--- Kaynaktan alıntı ---

- - - - - - -

Cuma, Temmuz 20, 2007

rötar

sanki gitmek istemeyişim ayan olmuş,yola çıkışım elde olmayan nedenlerden dolayı ertelenmek zorunda kaldı. bu vesileyle ağustosun birinde yola çıkıyorum,ne güzel.
ağustos ayı benim için yollarda geçecek sanırım,üstelik büyük ihtimal Ankara'ya veda edeceğim.yolum nereye düşecek;beni hangi şehir,hangi gökyüzü çağıracak bilmiyorum.
umarım her şey güzel olur,Ankara'ya veda edecek olmam beni üzse de kafamda tasarladığım planlar neticesinde her şey yolunda giderse geri döneceğim;tabii geri dönmeye engel olacak büyük bir sebep hasıl olmazsa.
işte bir yol şarkısı,bana yolları hatırlatıyor bu güzel şarkı.


Salı, Temmuz 17, 2007

...

I may be paranoid, but not an android

Pazartesi, Temmuz 16, 2007

ardına bakmadan gitmek

bir saat önce annemi ve ablamı şehir dışına yolladık,onlar giderken ben arkalarından su döktüm. Sonra düşündüm birden benim de gittiğimi,kalbim kıpırdadı,garip oldum. Giderken hayal ettim kendimi,gitmek istemedim o an.geçici bir tatil bile olsa kaç gündür gitmek istediğimi söylesem de içimden, aslında istemediğimi anladım. İçeri girdim,müziği açtım,yeni çıkmış bir albümün yeni dinlediğim şarkılarından bir tanesi takıldı sürekli, aldı beni götürdü bir yerlere.odamın perdesini açtım, karşıdaki güzel dağı,sokağımızı ve bu sokakta yaşadıklarımı hayal ettim şarkıyla beraber.bir gün ya temelli gidersem dedim içimden,ne olacak o zaman?

- - - - - - -

--- Girdi malzemesi ---
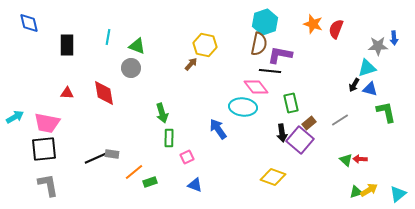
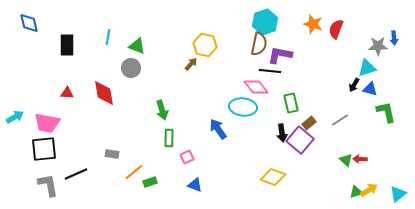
green arrow at (162, 113): moved 3 px up
black line at (96, 158): moved 20 px left, 16 px down
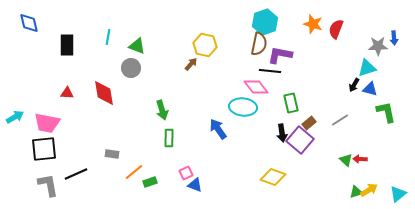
pink square at (187, 157): moved 1 px left, 16 px down
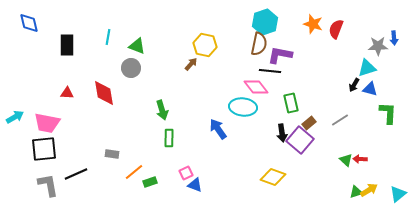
green L-shape at (386, 112): moved 2 px right, 1 px down; rotated 15 degrees clockwise
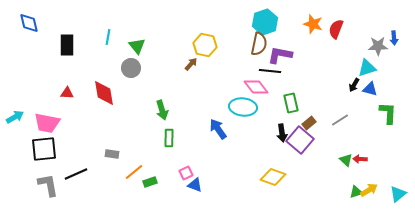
green triangle at (137, 46): rotated 30 degrees clockwise
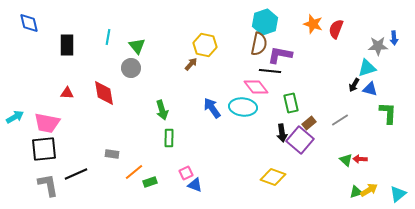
blue arrow at (218, 129): moved 6 px left, 21 px up
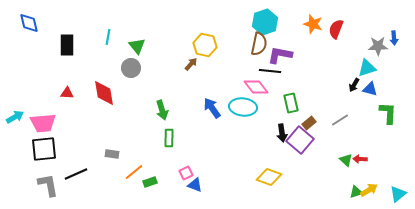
pink trapezoid at (47, 123): moved 4 px left; rotated 16 degrees counterclockwise
yellow diamond at (273, 177): moved 4 px left
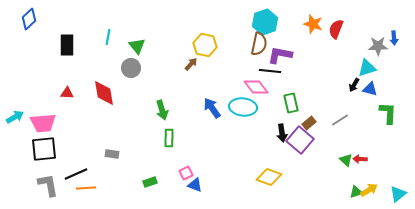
blue diamond at (29, 23): moved 4 px up; rotated 60 degrees clockwise
orange line at (134, 172): moved 48 px left, 16 px down; rotated 36 degrees clockwise
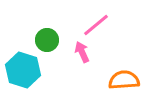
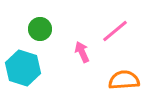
pink line: moved 19 px right, 6 px down
green circle: moved 7 px left, 11 px up
cyan hexagon: moved 2 px up
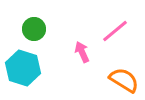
green circle: moved 6 px left
orange semicircle: rotated 36 degrees clockwise
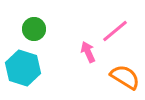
pink arrow: moved 6 px right
orange semicircle: moved 1 px right, 3 px up
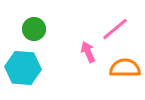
pink line: moved 2 px up
cyan hexagon: rotated 12 degrees counterclockwise
orange semicircle: moved 9 px up; rotated 32 degrees counterclockwise
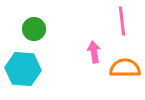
pink line: moved 7 px right, 8 px up; rotated 56 degrees counterclockwise
pink arrow: moved 6 px right; rotated 15 degrees clockwise
cyan hexagon: moved 1 px down
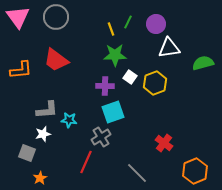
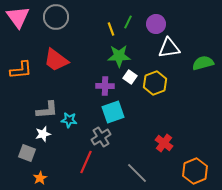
green star: moved 4 px right, 1 px down
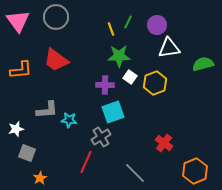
pink triangle: moved 4 px down
purple circle: moved 1 px right, 1 px down
green semicircle: moved 1 px down
purple cross: moved 1 px up
white star: moved 27 px left, 5 px up
gray line: moved 2 px left
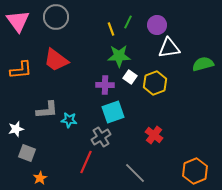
red cross: moved 10 px left, 8 px up
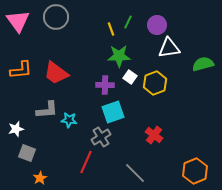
red trapezoid: moved 13 px down
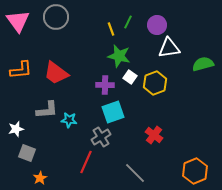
green star: rotated 15 degrees clockwise
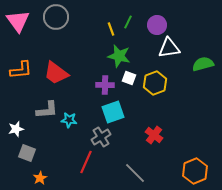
white square: moved 1 px left, 1 px down; rotated 16 degrees counterclockwise
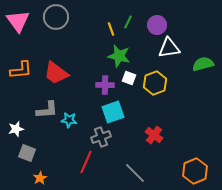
gray cross: rotated 12 degrees clockwise
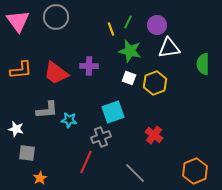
green star: moved 11 px right, 5 px up
green semicircle: rotated 75 degrees counterclockwise
purple cross: moved 16 px left, 19 px up
white star: rotated 28 degrees clockwise
gray square: rotated 12 degrees counterclockwise
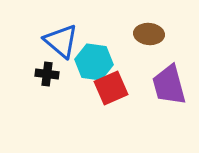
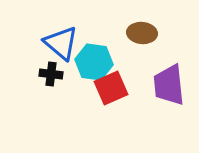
brown ellipse: moved 7 px left, 1 px up
blue triangle: moved 2 px down
black cross: moved 4 px right
purple trapezoid: rotated 9 degrees clockwise
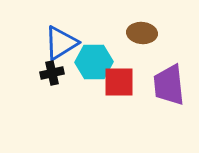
blue triangle: rotated 48 degrees clockwise
cyan hexagon: rotated 9 degrees counterclockwise
black cross: moved 1 px right, 1 px up; rotated 20 degrees counterclockwise
red square: moved 8 px right, 6 px up; rotated 24 degrees clockwise
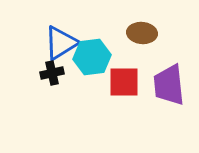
cyan hexagon: moved 2 px left, 5 px up; rotated 6 degrees counterclockwise
red square: moved 5 px right
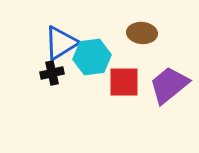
purple trapezoid: rotated 57 degrees clockwise
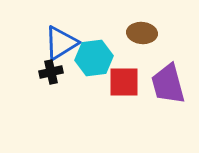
cyan hexagon: moved 2 px right, 1 px down
black cross: moved 1 px left, 1 px up
purple trapezoid: moved 1 px left, 1 px up; rotated 66 degrees counterclockwise
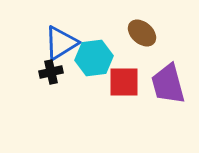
brown ellipse: rotated 36 degrees clockwise
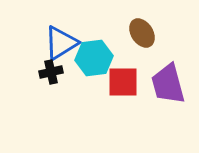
brown ellipse: rotated 16 degrees clockwise
red square: moved 1 px left
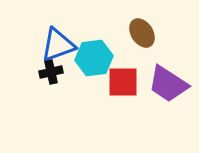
blue triangle: moved 3 px left, 2 px down; rotated 12 degrees clockwise
purple trapezoid: rotated 42 degrees counterclockwise
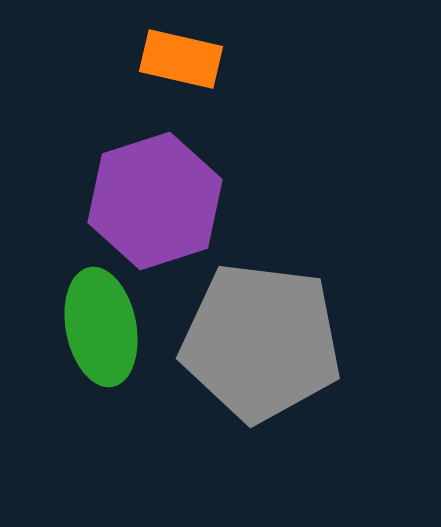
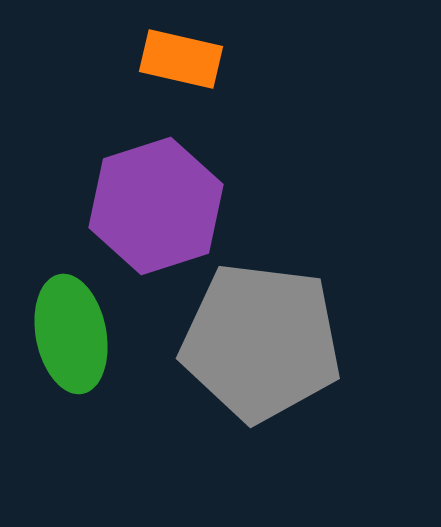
purple hexagon: moved 1 px right, 5 px down
green ellipse: moved 30 px left, 7 px down
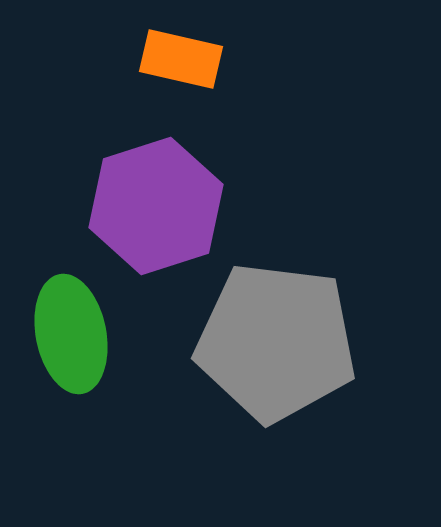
gray pentagon: moved 15 px right
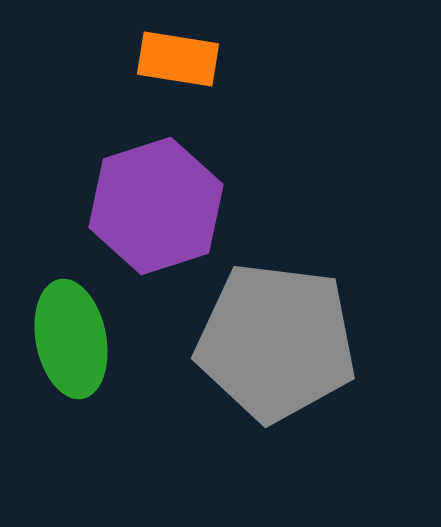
orange rectangle: moved 3 px left; rotated 4 degrees counterclockwise
green ellipse: moved 5 px down
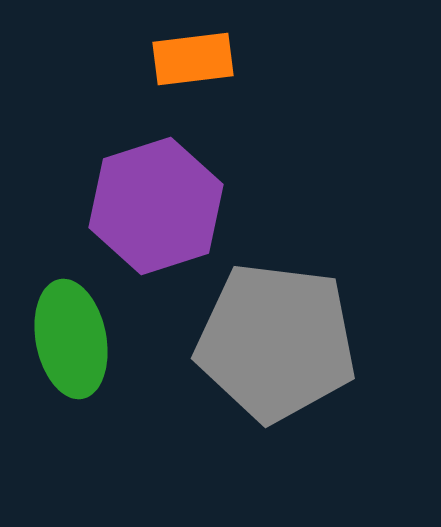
orange rectangle: moved 15 px right; rotated 16 degrees counterclockwise
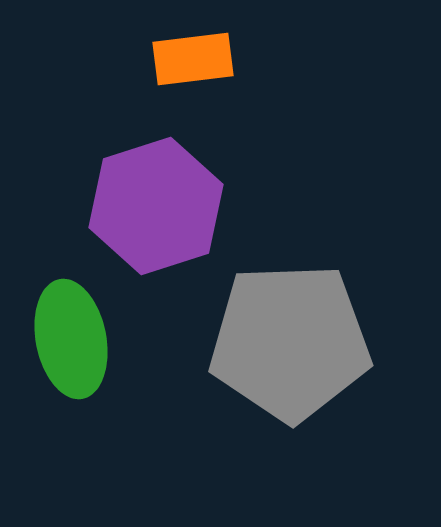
gray pentagon: moved 14 px right; rotated 9 degrees counterclockwise
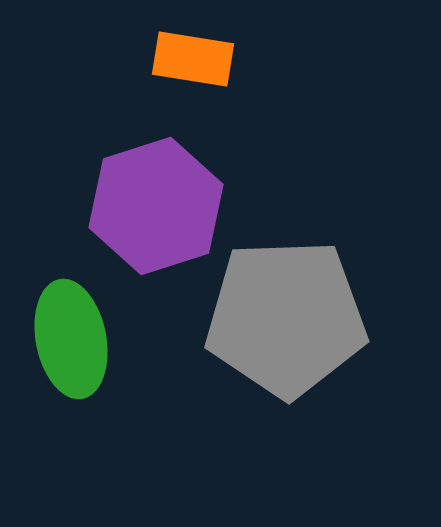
orange rectangle: rotated 16 degrees clockwise
gray pentagon: moved 4 px left, 24 px up
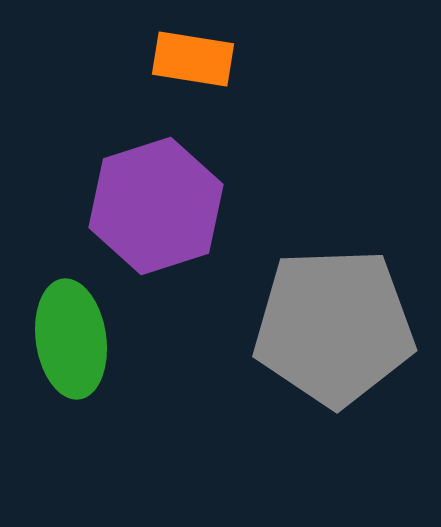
gray pentagon: moved 48 px right, 9 px down
green ellipse: rotated 3 degrees clockwise
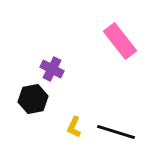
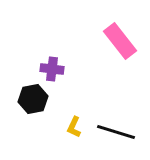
purple cross: rotated 20 degrees counterclockwise
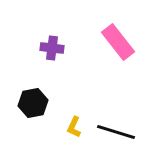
pink rectangle: moved 2 px left, 1 px down
purple cross: moved 21 px up
black hexagon: moved 4 px down
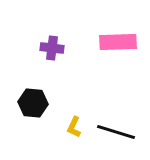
pink rectangle: rotated 54 degrees counterclockwise
black hexagon: rotated 16 degrees clockwise
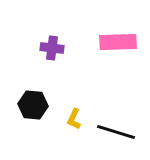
black hexagon: moved 2 px down
yellow L-shape: moved 8 px up
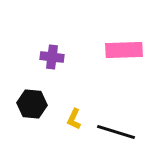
pink rectangle: moved 6 px right, 8 px down
purple cross: moved 9 px down
black hexagon: moved 1 px left, 1 px up
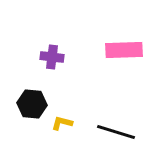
yellow L-shape: moved 12 px left, 4 px down; rotated 80 degrees clockwise
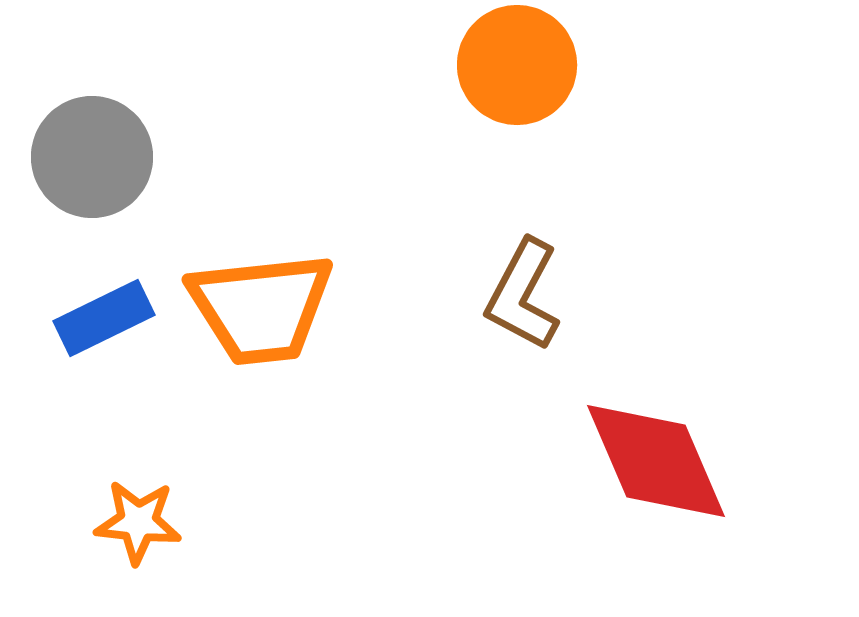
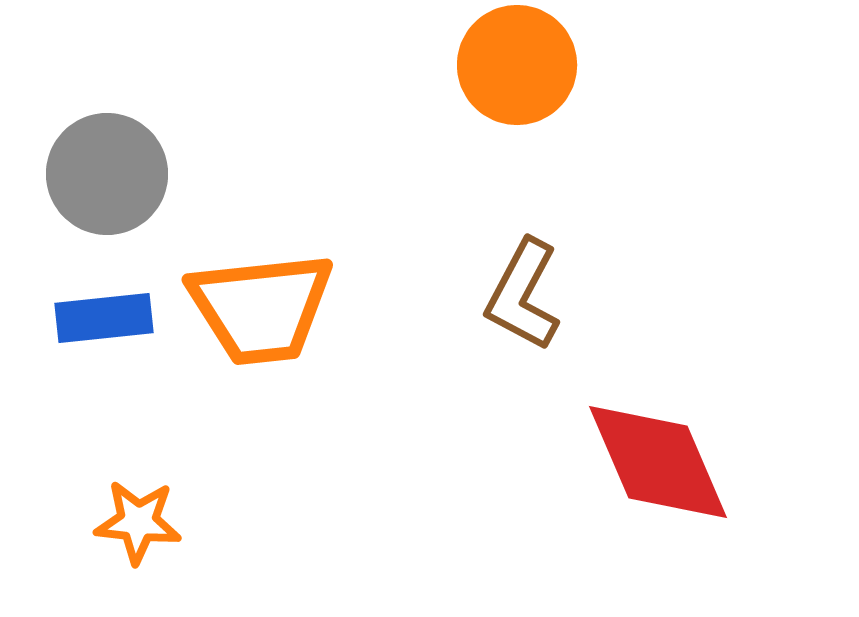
gray circle: moved 15 px right, 17 px down
blue rectangle: rotated 20 degrees clockwise
red diamond: moved 2 px right, 1 px down
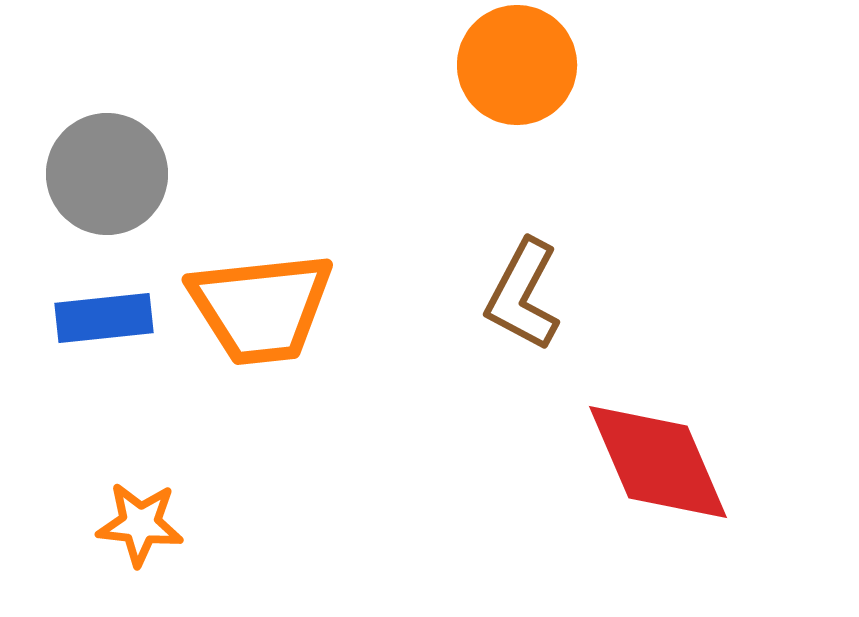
orange star: moved 2 px right, 2 px down
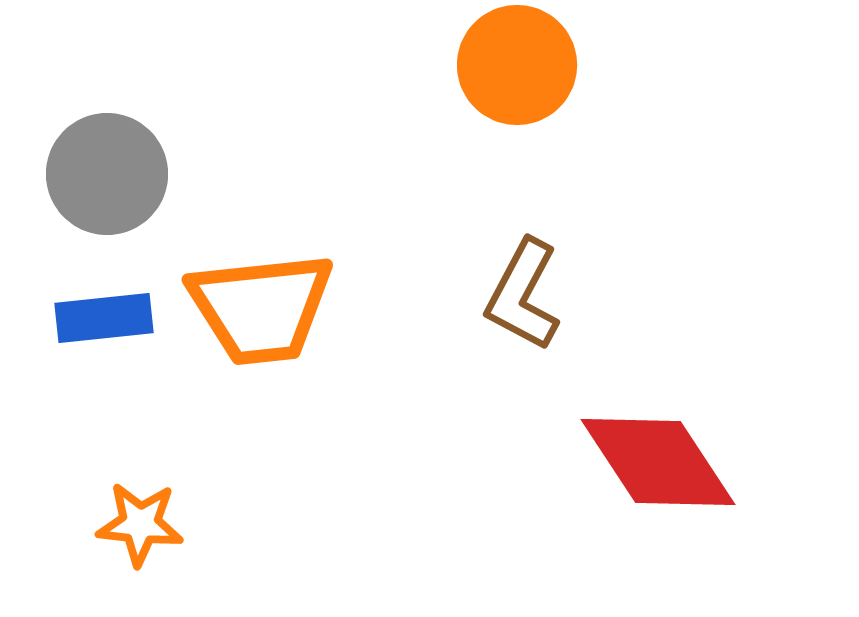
red diamond: rotated 10 degrees counterclockwise
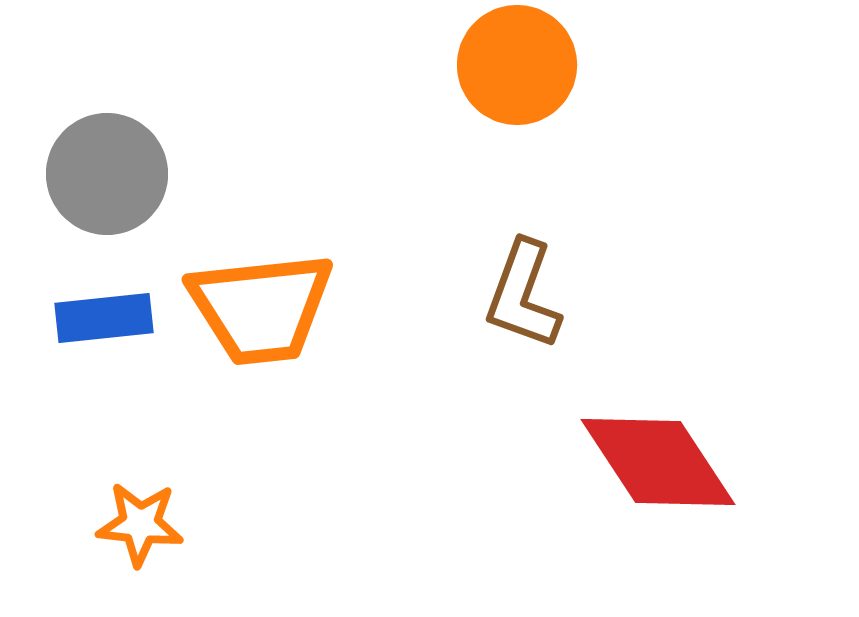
brown L-shape: rotated 8 degrees counterclockwise
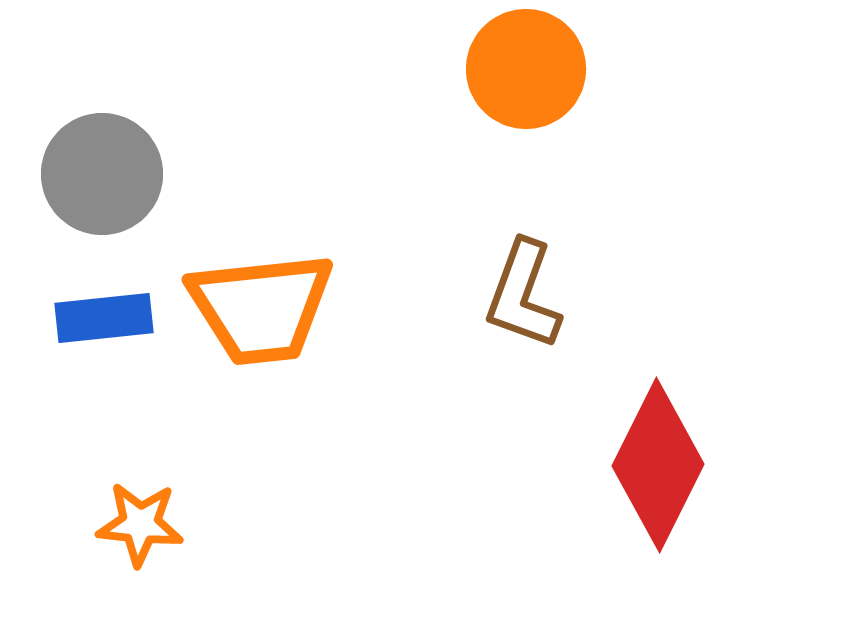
orange circle: moved 9 px right, 4 px down
gray circle: moved 5 px left
red diamond: moved 3 px down; rotated 60 degrees clockwise
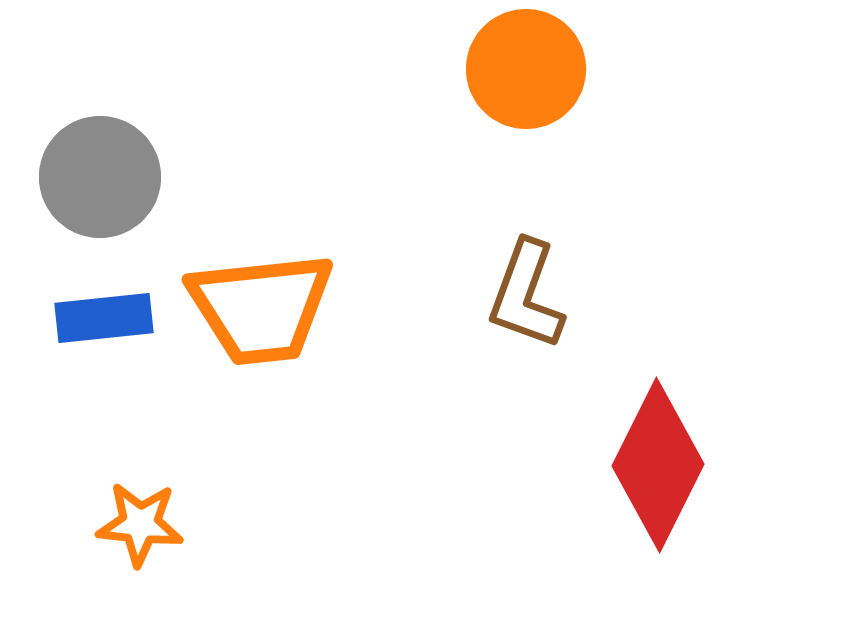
gray circle: moved 2 px left, 3 px down
brown L-shape: moved 3 px right
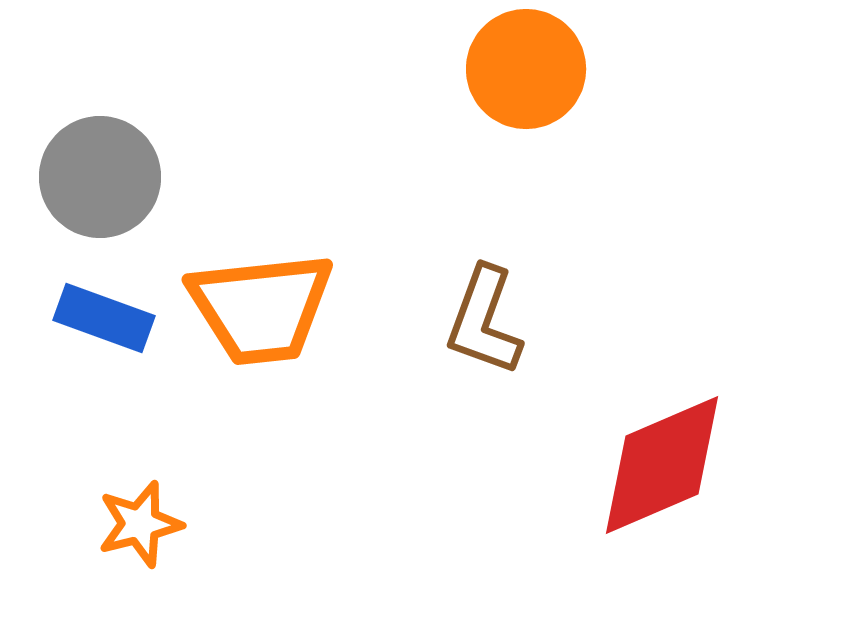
brown L-shape: moved 42 px left, 26 px down
blue rectangle: rotated 26 degrees clockwise
red diamond: moved 4 px right; rotated 40 degrees clockwise
orange star: rotated 20 degrees counterclockwise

- - - - - - -

--- Kısa görev 1 ---
Aşağıdaki ifadelerin kaynaktan alıntıyla uyuşup uyuşmadığını belirtin ve her biri için evet ya da hayır deyip karar veren sözleri alıntıdan birebir aktarın. (a) Yazar ağustosun birinde yola çıkacak. (b) Yazar annesini ve babasını şehir dışına yolladı. (c) Yazar hangi şehre gideceğini biliyor.
--- Kısa görev 2 ---
Kayıtlarda "cyan hexagon: moved 2 px right, 1 px down" içeren satırdan başlayıp "purple trapezoid: rotated 42" içeren satırla biten satırları, boş satırları atlayarak numaralı bir listeye aktarın. Resim satırlarını cevaba almayın.

--- Beklenen çıktı 1 ---
(a) Evet: "ağustosun birinde yola çıkıyorum"
(b) Hayır: "annemi ve ablamı şehir dışına yolladık"
(c) Hayır: "beni hangi şehir,hangi gökyüzü çağıracak bilmiyorum"

--- Beklenen çıktı 2 ---
1. cyan hexagon: moved 2 px right, 1 px down
2. black cross: moved 1 px left, 1 px up
3. purple trapezoid: moved 1 px left, 1 px up; rotated 66 degrees counterclockwise
4. brown ellipse: rotated 36 degrees clockwise
5. brown ellipse: rotated 16 degrees clockwise
6. red square: moved 1 px left
7. blue triangle: moved 3 px left, 2 px down; rotated 12 degrees clockwise
8. purple trapezoid: rotated 42 degrees counterclockwise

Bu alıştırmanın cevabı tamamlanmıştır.